Required work. Each entry below is to be transcribed exactly; pictures are not copied.

[Stored items]
---
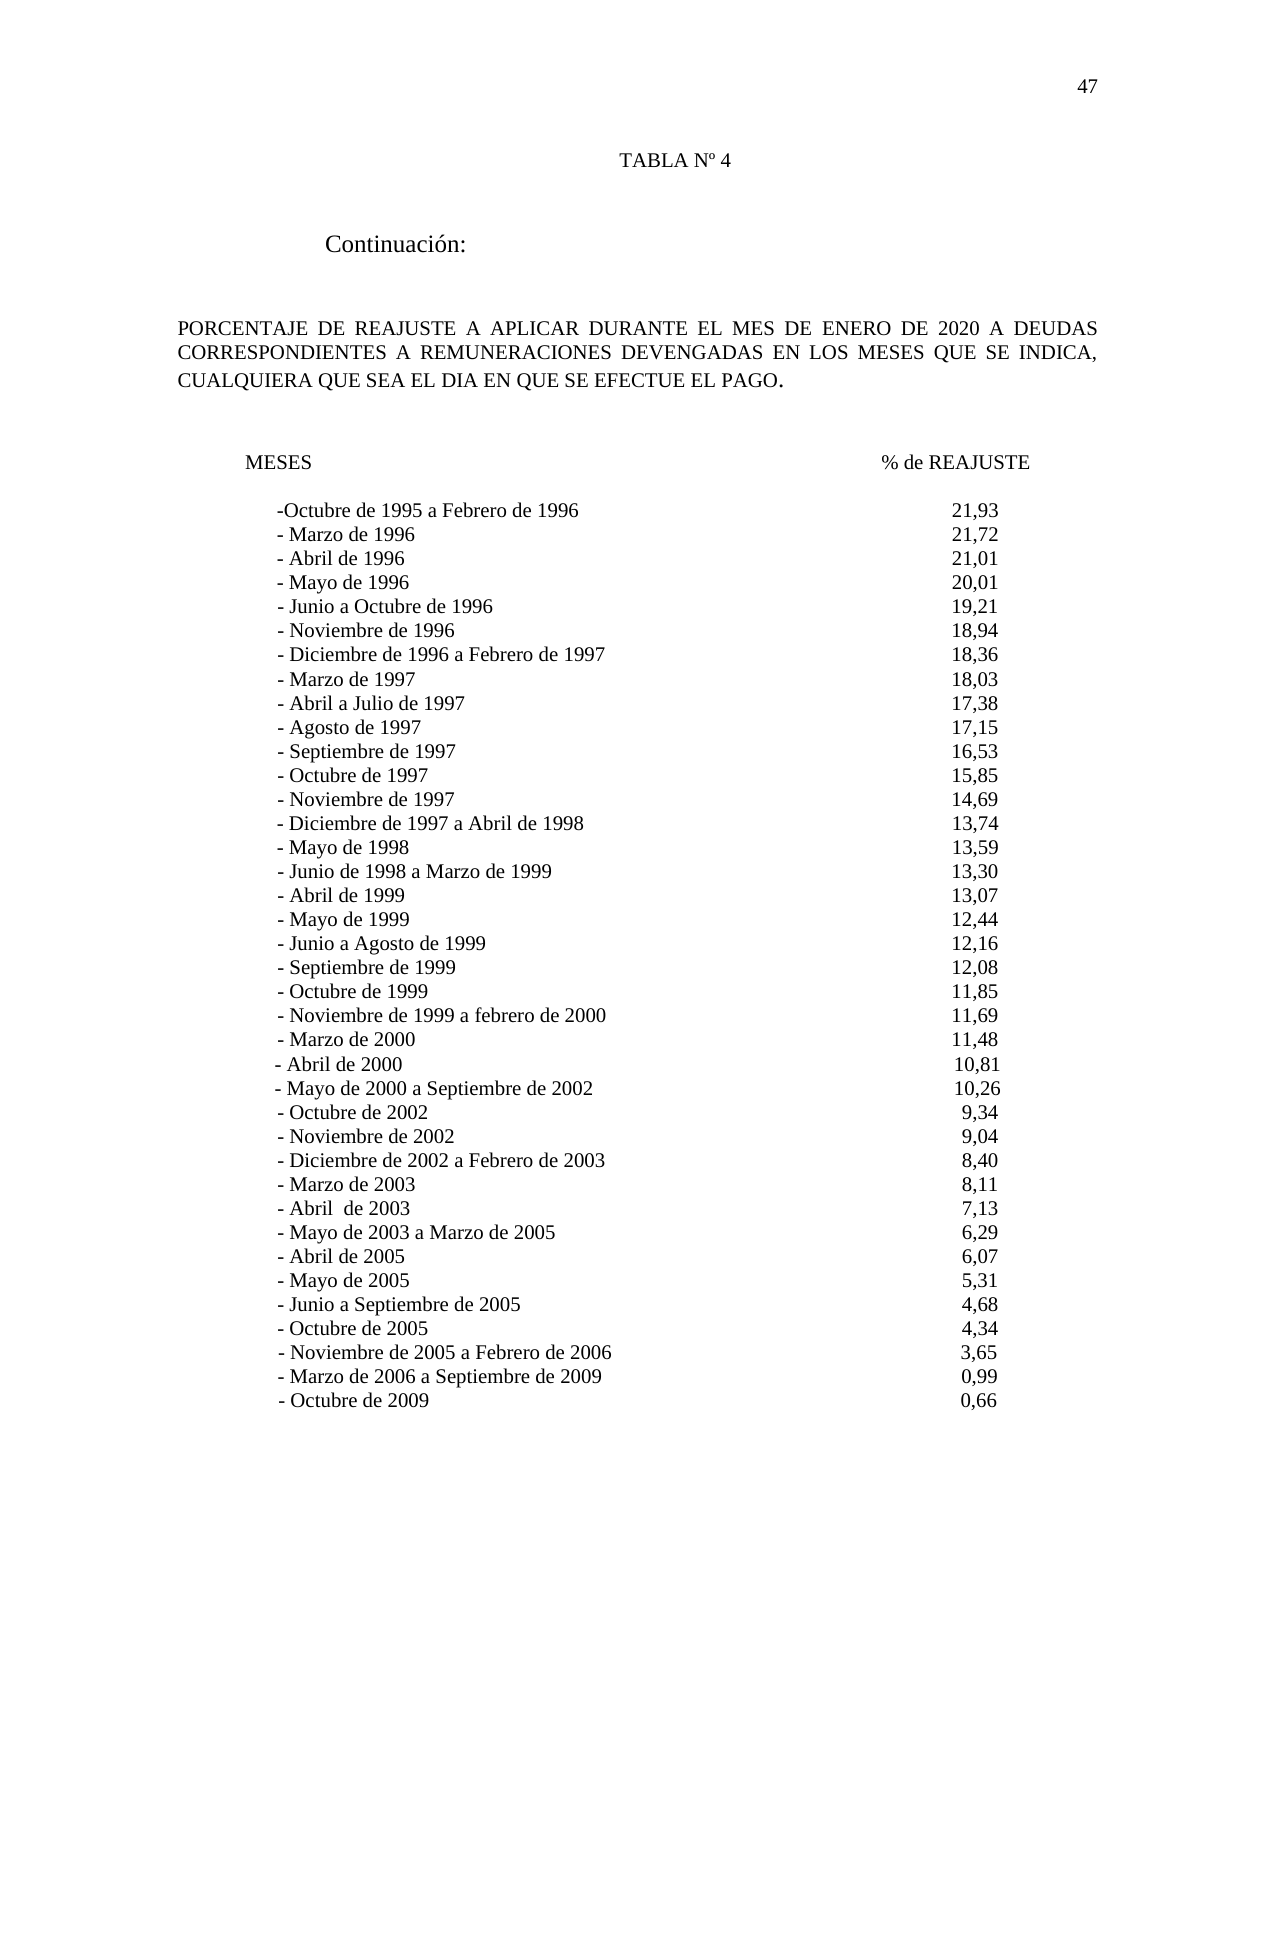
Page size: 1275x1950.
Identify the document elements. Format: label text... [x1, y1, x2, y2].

text - Abril de 1999 13,07 [177, 883, 1098, 907]
text - Octubre de 1997 15,85 [177, 763, 1098, 787]
text - Junio a Septiembre de 2005 4,68 [177, 1292, 1098, 1316]
text PORCENTAJE DE REAJUSTE A APLICAR DURANTE EL MES DE DE A DEUDAS CORRESPONDIENTES A REMUNERACIONES DEVENGADAS EN LOS MESES QUE SE INDICA, CUALQUIERA QUE SEA EL DIA EN QUE SE EFECTUE EL PAGO. [177, 316, 1098, 392]
text - Abril de 1996 21,01 [177, 546, 1098, 570]
text Continuación: [177, 229, 1098, 258]
text - Junio de 1998 a Marzo de 1999 13,30 [177, 859, 1098, 883]
text - Mayo de 1996 20,01 [177, 570, 1098, 594]
text - Mayo de 1999 12,44 [177, 907, 1098, 931]
text - Abril de 2000 10,81 [177, 1051, 1098, 1076]
text - Noviembre de 2005 a Febrero de 2006 3,65 [177, 1340, 1098, 1364]
text - Marzo de 2006 a Septiembre de 2009 0,99 [177, 1364, 1098, 1388]
text - Marzo de 1997 18,03 [177, 666, 1098, 691]
text - Noviembre de 1996 18,94 [177, 618, 1098, 642]
text TABLA Nº 4 [177, 148, 1098, 172]
text - Octubre de 2009 0,66 [177, 1388, 1098, 1412]
text - Septiembre de 1997 16,53 [177, 739, 1098, 763]
text - Noviembre de 2002 9,04 [177, 1124, 1098, 1148]
text - Octubre de 1999 11,85 [177, 979, 1098, 1003]
text - Septiembre de 1999 12,08 [177, 955, 1098, 979]
text - Marzo de 1996 21,72 [177, 522, 1098, 546]
text - Diciembre de 1997 a Abril de 1998 13,74 [177, 811, 1098, 835]
text - Junio a Agosto de 1999 12,16 [177, 931, 1098, 955]
text -Octubre de 1995 a Febrero de 1996 21,93 [177, 498, 1098, 522]
text MESES % de REAJUSTE [177, 450, 1098, 474]
text - Diciembre de 2002 a Febrero de 2003 8,40 [177, 1148, 1098, 1172]
text - Mayo de 2003 a Marzo de 2005 6,29 [177, 1220, 1098, 1244]
text - Abril a Julio de 1997 17,38 [177, 691, 1098, 714]
text - Octubre de 2005 4,34 [177, 1316, 1098, 1340]
text - Noviembre de 1999 a febrero de 2000 11,69 [177, 1003, 1098, 1027]
text - Mayo de 1998 13,59 [177, 835, 1098, 859]
text - Octubre de 2002 9,34 [177, 1099, 1098, 1124]
text - Marzo de 2000 11,48 [177, 1027, 1098, 1051]
text - Abril de 2003 7,13 [177, 1196, 1098, 1220]
text - Diciembre de 1996 a Febrero de 1997 18,36 [177, 642, 1098, 666]
text - Abril de 2005 6,07 [177, 1244, 1098, 1268]
text - Marzo de 2003 8,11 [177, 1172, 1098, 1196]
text - Agosto de 1997 17,15 [177, 714, 1098, 739]
text - Mayo de 2005 5,31 [177, 1268, 1098, 1292]
text - Mayo de 2000 a Septiembre de 2002 10,26 [177, 1076, 1098, 1099]
text - Junio a Octubre de 1996 19,21 [177, 594, 1098, 618]
text - Noviembre de 1997 14,69 [177, 787, 1098, 811]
---
Response below.
Page size: 1275x1950.
Identify the document elements. Format: label text... [x1, y1, x2, y2].

text - Abril de 1999 13,07 [177, 883, 1098, 907]
text - Octubre de 1997 15,85 [177, 763, 1098, 787]
text - Junio a Septiembre de 2005 4,68 [177, 1292, 1098, 1316]
text PORCENTAJE DE REAJUSTE A APLICAR DURANTE EL MES DE DE A DEUDAS CORRESPONDIENTES A REMUNERACIONES DEVENGADAS EN LOS MESES QUE SE INDICA, CUALQUIERA QUE SEA EL DIA EN QUE SE EFECTUE EL PAGO. [177, 316, 1098, 392]
text - Abril de 1996 21,01 [177, 546, 1098, 570]
text Continuación: [177, 229, 1098, 258]
text - Junio de 1998 a Marzo de 1999 13,30 [177, 859, 1098, 883]
text - Mayo de 1996 20,01 [177, 570, 1098, 594]
text - Mayo de 1999 12,44 [177, 907, 1098, 931]
text - Abril de 2000 10,81 [177, 1051, 1098, 1076]
text - Noviembre de 2005 a Febrero de 2006 3,65 [177, 1340, 1098, 1364]
text - Marzo de 2006 a Septiembre de 2009 0,99 [177, 1364, 1098, 1388]
text - Marzo de 1997 18,03 [177, 666, 1098, 691]
text - Noviembre de 1996 18,94 [177, 618, 1098, 642]
text TABLA Nº 4 [177, 148, 1098, 172]
text - Octubre de 2009 0,66 [177, 1388, 1098, 1412]
text - Septiembre de 1997 16,53 [177, 739, 1098, 763]
text - Noviembre de 2002 9,04 [177, 1124, 1098, 1148]
text - Octubre de 1999 11,85 [177, 979, 1098, 1003]
text - Septiembre de 1999 12,08 [177, 955, 1098, 979]
text - Marzo de 1996 21,72 [177, 522, 1098, 546]
text - Diciembre de 1997 a Abril de 1998 13,74 [177, 811, 1098, 835]
text - Junio a Agosto de 1999 12,16 [177, 931, 1098, 955]
text -Octubre de 1995 a Febrero de 1996 21,93 [177, 498, 1098, 522]
text MESES % de REAJUSTE [177, 450, 1098, 474]
text - Diciembre de 2002 a Febrero de 2003 8,40 [177, 1148, 1098, 1172]
text - Mayo de 2003 a Marzo de 2005 6,29 [177, 1220, 1098, 1244]
text - Abril a Julio de 1997 17,38 [177, 691, 1098, 714]
text - Octubre de 2005 4,34 [177, 1316, 1098, 1340]
text - Noviembre de 1999 a febrero de 2000 11,69 [177, 1003, 1098, 1027]
text - Mayo de 1998 13,59 [177, 835, 1098, 859]
text - Octubre de 2002 9,34 [177, 1099, 1098, 1124]
text - Marzo de 2000 11,48 [177, 1027, 1098, 1051]
text - Abril de 2003 7,13 [177, 1196, 1098, 1220]
text - Diciembre de 1996 a Febrero de 1997 18,36 [177, 642, 1098, 666]
text - Abril de 2005 6,07 [177, 1244, 1098, 1268]
text - Marzo de 2003 8,11 [177, 1172, 1098, 1196]
text - Agosto de 1997 17,15 [177, 714, 1098, 739]
text - Mayo de 2005 5,31 [177, 1268, 1098, 1292]
text - Mayo de 2000 a Septiembre de 2002 10,26 [177, 1076, 1098, 1099]
text - Junio a Octubre de 1996 19,21 [177, 594, 1098, 618]
text - Noviembre de 1997 14,69 [177, 787, 1098, 811]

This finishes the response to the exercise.